The province of Venice (provincia di Venezia) was a province in the Veneto region of Italy. Its capital was the city of Venice.
It had an area of 2,467 km^{2}, and a total population of 836,916 (2021). The province became the Metropolitan City of Venice by 1 January 2015.

==Demography==
Statistics recorded since 1871 show that the population of the province of Venice increased from some 341,000 inhabitants in 1871 to almost 847,000 in 2011. It rose steadily in each of the ten-year statistical periods until 1981 (reaching 838,794 inhabitants) whereafter there were declines until 2001 when the population dipped to 809,586. Finally, there was an increase of 4.6% in the ten-year period from 2001 to 2011 when the number of inhabitants reached 846,962.

The average age per inhabitant was 44.8 years in 2011, up from 35.6 years in 1981. In 2012, there were 72,284 foreigners residents in the province (up from 44,996 in 2006), mainly from Romania, Moldova and Albania, representing 8.5% of the total population. In the academic year 2012 to 2013, 23,677 students were enrolled at university of which 61.8% were women and 38.2% male. The most popular fields of study were economics, foreign languages, letters and philosophy, and architecture.

===Comuni===
There were 44 comuni (: comune) in the province . In 2005, the main comuni by population were:

| Comune | Population |
|---|---|
| Venice | 270,662 |
| Chioggia | 51,231 |
| San Donà di Piave | 40,899 |
| Mira | 37,737 |
| Mirano | 26,126 |
| Portogruaro | 25,162 |
| Spinea | 24,698 |
| Jesolo | 23,705 |
| Martellago | 19,904 |
| Scorzè | 18,626 |
| Santa Maria di Sala | 15,521 |
| Cavarzere | 15,319 |
| Noale | 15,237 |
| Dolo | 14,649 |
| Marcon | 12,969 |
| Eraclea | 12,653 |
| Cavallino-Treporti | 12,444 |
| Santo Stino di Livenza | 12,386 |
| Camponogara | 11,858 |
| Caorle | 11,847 |
| Salzano | 11,797 |
| San Michele al Tagliamento | 11,778 |
| Musile di Piave | 10,642 |
| Concordia Sagittaria | 10,641 |

==Economy==
Tourism was an important contributor to the provincial economy with over 26,000 establishments (including 1,277 hotels) offering overnight accommodation and accounting for a total of 34 million tourist nights spent in 2012 (down slightly from 2011 but substantially higher than some 29 million nights in 2002).

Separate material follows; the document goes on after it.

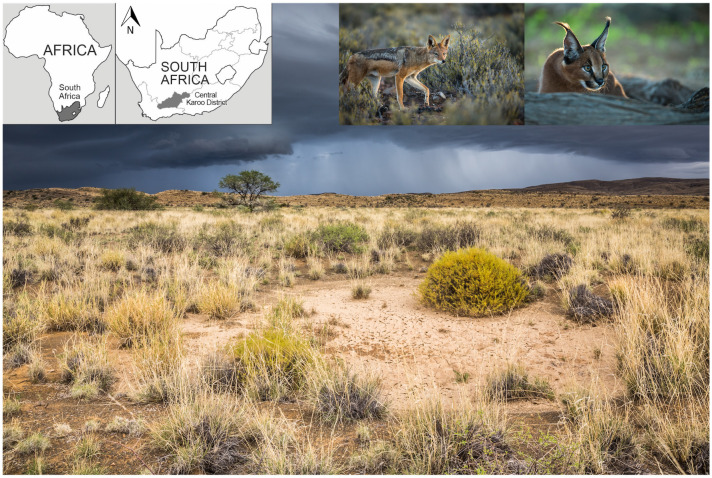
Study site and study species.Top left: Maps of South Africa and the Central Karoo District within South Africa, where the study took place. Top right: Pictures of black-backed jackal and caracal in the Karoo. Background picture: Typical landscape of an extensive small-livestock farm in the Central Karoo District, South Africa. Photography © Houdin & Palanque.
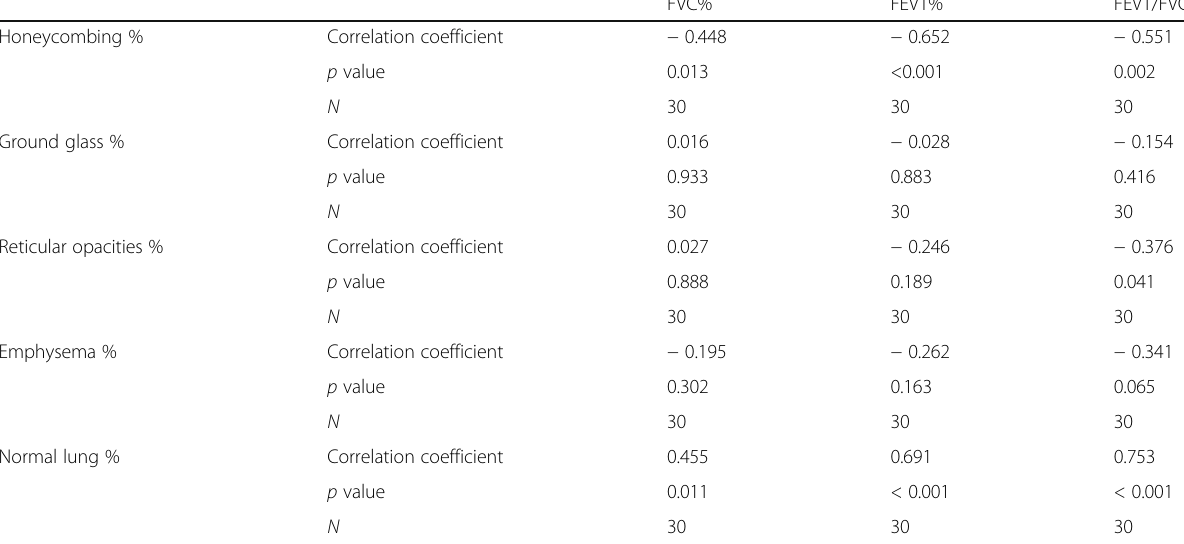
Table 6 Correlation between different pulmonary affection (honeycombing, ground glass, reticulation, emphysema, normal lung) using quantitative CT analysis and PFTs FVC% FEV1% FEV1/FVC% Honeycombing % Correlation coefficient − 0.448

The gross domestic product of the province was 25 million euro in 2010, down slightly from 25.973 million euro in 2007. In 2012, the service sector represented 73% of the economy, while industry covered 19%, construction 7% and agriculture just 1%. Footwear represented 9.6% of provincial exports, petroleum products 7.2% and machinery 6.7%.